150-Year-Old Mark Twain Stories Uncovered

By Robert Bruce @robertbruce76

The Guardian reports today that scholars at the University of California-Berkeley have uncovered and authenticated a cache of 150-year-old Mark Twain stories.

According to The Guardian:

Twain wrote some of the letters and stories at the San Francisco Chronicle when it was called the San Francisco Dramatic Chronicle, where his job included writing a 2,000-word dispatch every day and sending it off by stagecoach for publication in the Territorial Enterprise newspaper in Virginia City, Nevada.

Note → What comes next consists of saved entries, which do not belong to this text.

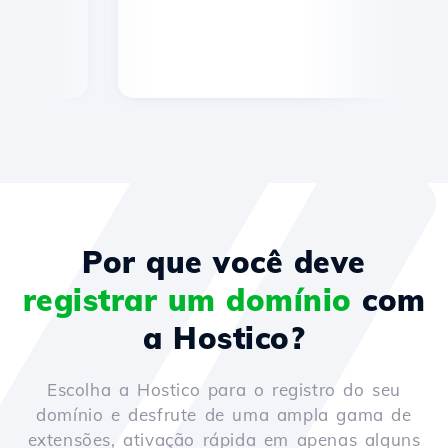
Por que você deve
registrar um domínio
com
a Hostico?
Escolha a Hostico para o registro do seu
domínio e desfrute de uma ampla gama de
extensões, ativação rápida em apenas alguns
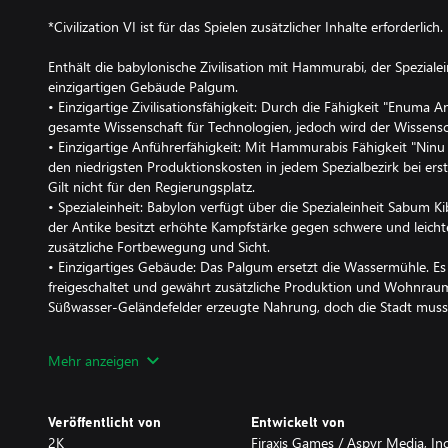
*Civilization VI ist für das Spielen zusätzlicher Inhalte erforderlich.
Enthält die babylonische Zivilisation mit Hammurabi, der Spezia
einzigartigen Gebäude Palgum.
• Einzigartige Zivilisationsfähigkeit: Durch die Fähigkeit "Enuma 
gesamte Wissenschaft für Technologien, jedoch wird der Wissensc
• Einzigartige Anführerfähigkeit: Mit Hammurabis Fähigkeit "Ninu
den niedrigsten Produktionskosten in jedem Spezialbezirk bei ers
Gilt nicht für den Regierungsplatz.
• Spezialeinheit: Babylon verfügt über die Spezialeinheit Sabum 
der Antike besitzt erhöhte Kampfstärke gegen schwere und leichte
zusätzliche Fortbewegung und Sicht.
• Einzigartiges Gebäude: Das Palgum ersetzt die Wassermühle. E
freigeschaltet und gewährt zusätzliche Produktion und Wohnraum
Süßwasser-Geländefelder erzeugte Nahrung, doch die Stadt muss 
Das Babylon-Paket führt zudem den neuen Spielmodus "Helden u
Mehr anzeigen
optionalen Modus mit legendären Personen aus den größten kultu
spielbare Figuren.
• Rekrutiere legendäre Charaktere unter deiner Flagge und erreic
Veröffentlicht von
Entwickelt von
der Innovation und der militärischen Stärke.
2K
Firaxis Games / Aspyr Media, Inc
- Neue Helden können durch das Heldensagen-Stadtprojekt ode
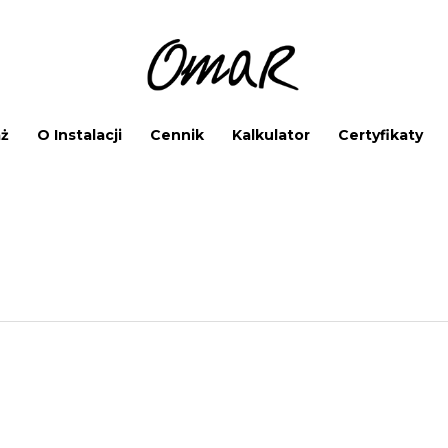
ż
O Instalacji
Cennik
Kalkulator
Certyfikaty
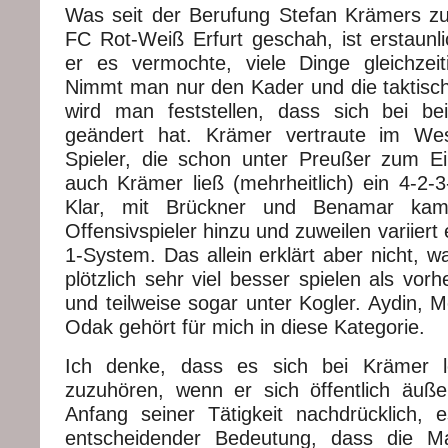
Was seit der Berufung Stefan Krämers z
FC Rot-Weiß Erfurt geschah, ist erstaunli
er es vermochte, viele Dinge gleichzei
Nimmt man nur den Kader und die taktisc
wird man feststellen, dass sich bei be
geändert hat. Krämer vertraute im Wes
Spieler, die schon unter Preußer zum E
auch Krämer ließ (mehrheitlich) ein 4-2-3
Klar, mit Brückner und Benamar kam
Offensivspieler hinzu und zuweilen variiert
1-System. Das allein erklärt aber nicht, w
plötzlich sehr viel besser spielen als vor
und teilweise sogar unter Kogler. Aydin, M
Odak gehört für mich in diese Kategorie.
Ich denke, dass es sich bei Krämer l
zuzuhören, wenn er sich öffentlich äuß
Anfang seiner Tätigkeit nachdrücklich, 
entscheidender Bedeutung, dass die Man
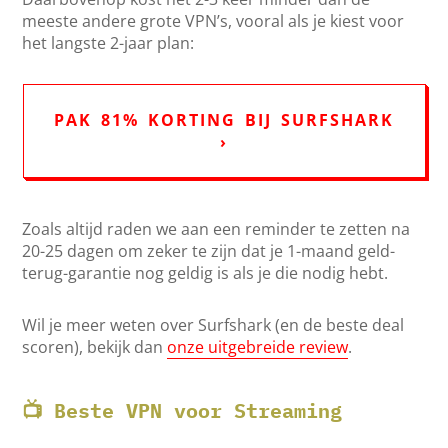
meeste andere grote VPN’s, vooral als je kiest voor
het langste 2-jaar plan:
PAK 81% KORTING BIJ SURFSHARK
›
Zoals altijd raden we aan een reminder te zetten na
20-25 dagen om zeker te zijn dat je 1-maand geld-
terug-garantie nog geldig is als je die nodig hebt.
Wil je meer weten over Surfshark (en de beste deal
scoren), bekijk dan
onze uitgebreide review
.
📺 Beste VPN voor Streaming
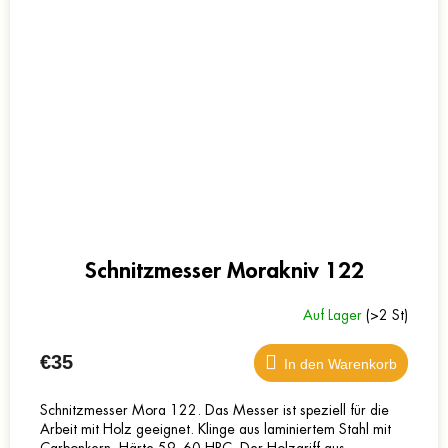
Schnitzmesser Morakniv 122
Auf Lager
(>2 St)
€35
In den Warenkorb
Schnitzmesser Mora 122. Das Messer ist speziell für die
Arbeit mit Holz geeignet. Klinge aus laminiertem Stahl mit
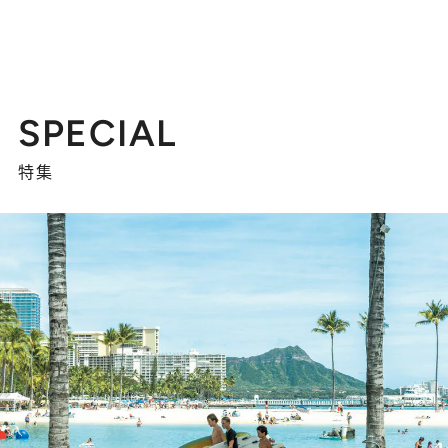
SPECIAL
特集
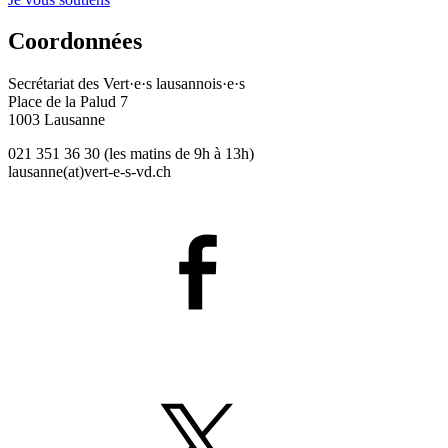
Coordonnées
Secrétariat des
Vert·e·s
lausannois·e·s
Place de la Palud 7
1003 Lausanne
021 351 36 30 (les matins de 9h à 13h)
lausanne(at)
vert-e-s
-vd.ch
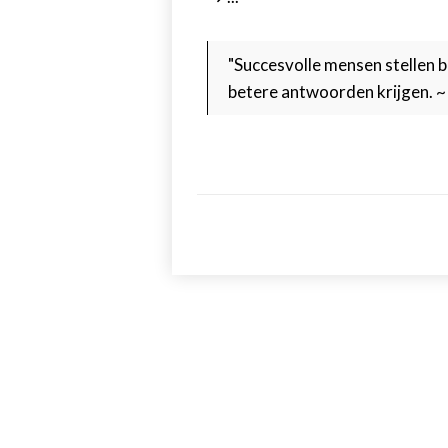
"Succesvolle mensen stellen b
betere antwoorden krijgen. 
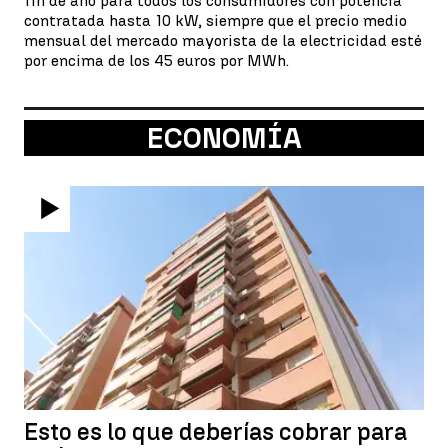
fin de año para todos los consumidores con potencia
contratada hasta 10 kW, siempre que el precio medio
mensual del mercado mayorista de la electricidad esté
por encima de los 45 euros por MWh.
ECONOMÍA
Esto es lo que deberías cobrar para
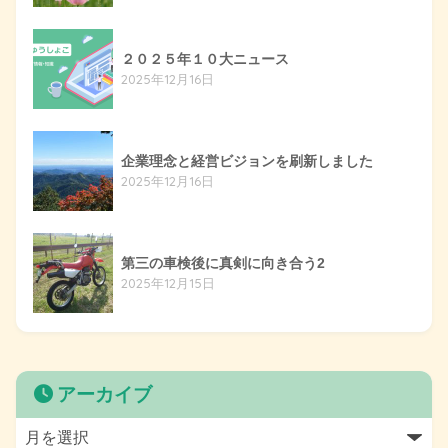
２０２５年１０大ニュース
2025年12月16日
企業理念と経営ビジョンを刷新しました
2025年12月16日
第三の車検後に真剣に向き合う2
2025年12月15日
アーカイブ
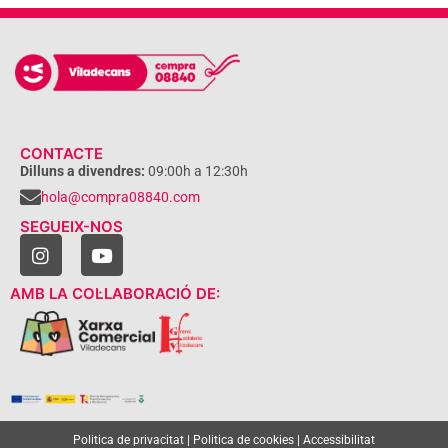
CONTACTE
Dilluns a divendres:
09:00h a 12:30h
hola@compra08840.com
SEGUEIX-NOS
AMB LA COL·LABORACIÓ DE:
Politica de privacitat
|
Politica de cookies
|
Accessibilitat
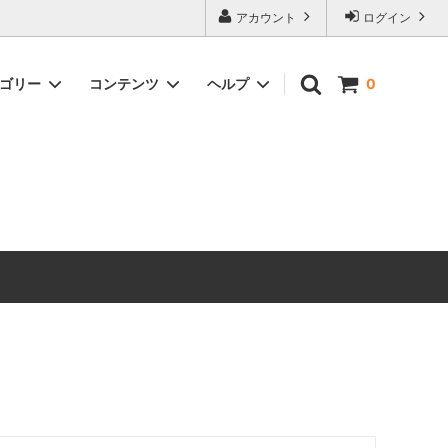
アカウント
ログイン
テゴリー
コンテンツ
ヘルプ
0
ックス）
Timeless Prints
【無料ダウンロード】ソーイングパター
お問い合わせ
ン
生地の種類から探す
ピックアップアイテム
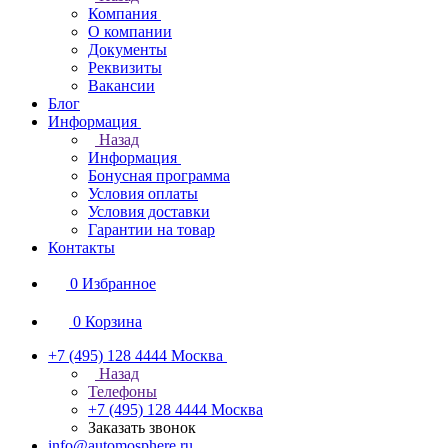
Компания
О компании
Документы
Реквизиты
Вакансии
Блог
Информация
Назад
Информация
Бонусная программа
Условия оплаты
Условия доставки
Гарантии на товар
Контакты
0
Избранное
0
Корзина
+7 (495) 128 4444
Москва
Назад
Телефоны
+7 (495) 128 4444
Москва
Заказать звонок
info@automosphere.ru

His topics range from San Francisco police – who at one point attempted, unsuccessfully, to sue Twain for comparing their chief to a dog chasing its tail to impress its mistress – to mining accidents.

Twain wrote the stories when he was around 30 years old, making them first published in the mid-1860s.

What if you had to send your 2,000 word articles out via stagecoach? Can you imagine? Makes you appreciate modern technology, like broadband internet.

Bob Hirst, the editor at UC-Berkeley’s Mark Twain project, says Twain wrote the stories during a turning point in his career. “It’s really a crisis time for him,” Hirst said. “He’s going to be 30 on 30 November 1865, and for someone not to have chosen a career by that time in this period was quite unusual.”

Twain was drinking heavily during this period and even threatened suicide in a letter to his brother. Thankfully, his writing eventually took off and the rest, as they say, is history.

The only question for me is…when can we read these stories?